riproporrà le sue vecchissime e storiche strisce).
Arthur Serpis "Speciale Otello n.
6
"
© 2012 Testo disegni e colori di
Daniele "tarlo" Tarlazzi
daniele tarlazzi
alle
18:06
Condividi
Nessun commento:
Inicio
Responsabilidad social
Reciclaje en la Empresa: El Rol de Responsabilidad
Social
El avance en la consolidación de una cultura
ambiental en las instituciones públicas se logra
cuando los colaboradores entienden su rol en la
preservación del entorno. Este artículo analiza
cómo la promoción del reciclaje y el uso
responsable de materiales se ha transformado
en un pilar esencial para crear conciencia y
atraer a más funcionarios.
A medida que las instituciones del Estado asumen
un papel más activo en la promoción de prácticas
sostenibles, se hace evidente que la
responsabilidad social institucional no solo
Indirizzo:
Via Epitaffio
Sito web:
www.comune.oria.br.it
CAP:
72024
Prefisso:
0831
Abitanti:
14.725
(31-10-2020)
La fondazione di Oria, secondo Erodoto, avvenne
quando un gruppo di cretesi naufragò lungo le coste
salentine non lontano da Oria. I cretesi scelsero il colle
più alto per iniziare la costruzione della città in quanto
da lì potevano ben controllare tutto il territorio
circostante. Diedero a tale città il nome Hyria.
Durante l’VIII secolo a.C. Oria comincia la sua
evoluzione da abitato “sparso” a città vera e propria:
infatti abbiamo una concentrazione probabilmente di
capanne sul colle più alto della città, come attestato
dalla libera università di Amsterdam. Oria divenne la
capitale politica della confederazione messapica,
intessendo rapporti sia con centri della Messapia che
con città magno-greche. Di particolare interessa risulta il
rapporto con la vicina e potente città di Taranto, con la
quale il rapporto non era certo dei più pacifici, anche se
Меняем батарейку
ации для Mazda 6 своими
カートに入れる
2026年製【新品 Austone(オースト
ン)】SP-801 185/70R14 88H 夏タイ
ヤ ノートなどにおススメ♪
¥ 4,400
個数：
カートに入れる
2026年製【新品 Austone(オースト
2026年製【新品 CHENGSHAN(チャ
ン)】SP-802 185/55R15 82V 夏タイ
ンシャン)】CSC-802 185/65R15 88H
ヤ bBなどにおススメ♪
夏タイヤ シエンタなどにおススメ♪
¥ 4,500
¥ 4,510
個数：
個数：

**TRY IT:**
Please report each line of the material above that contains the word "cretesi". Case counts, so only lines with the same capitalization qualify.

**YOUR RESPONSE:**
quando un gruppo di cretesi naufragò lungo le coste
salentine non lontano da Oria. I cretesi scelsero il colle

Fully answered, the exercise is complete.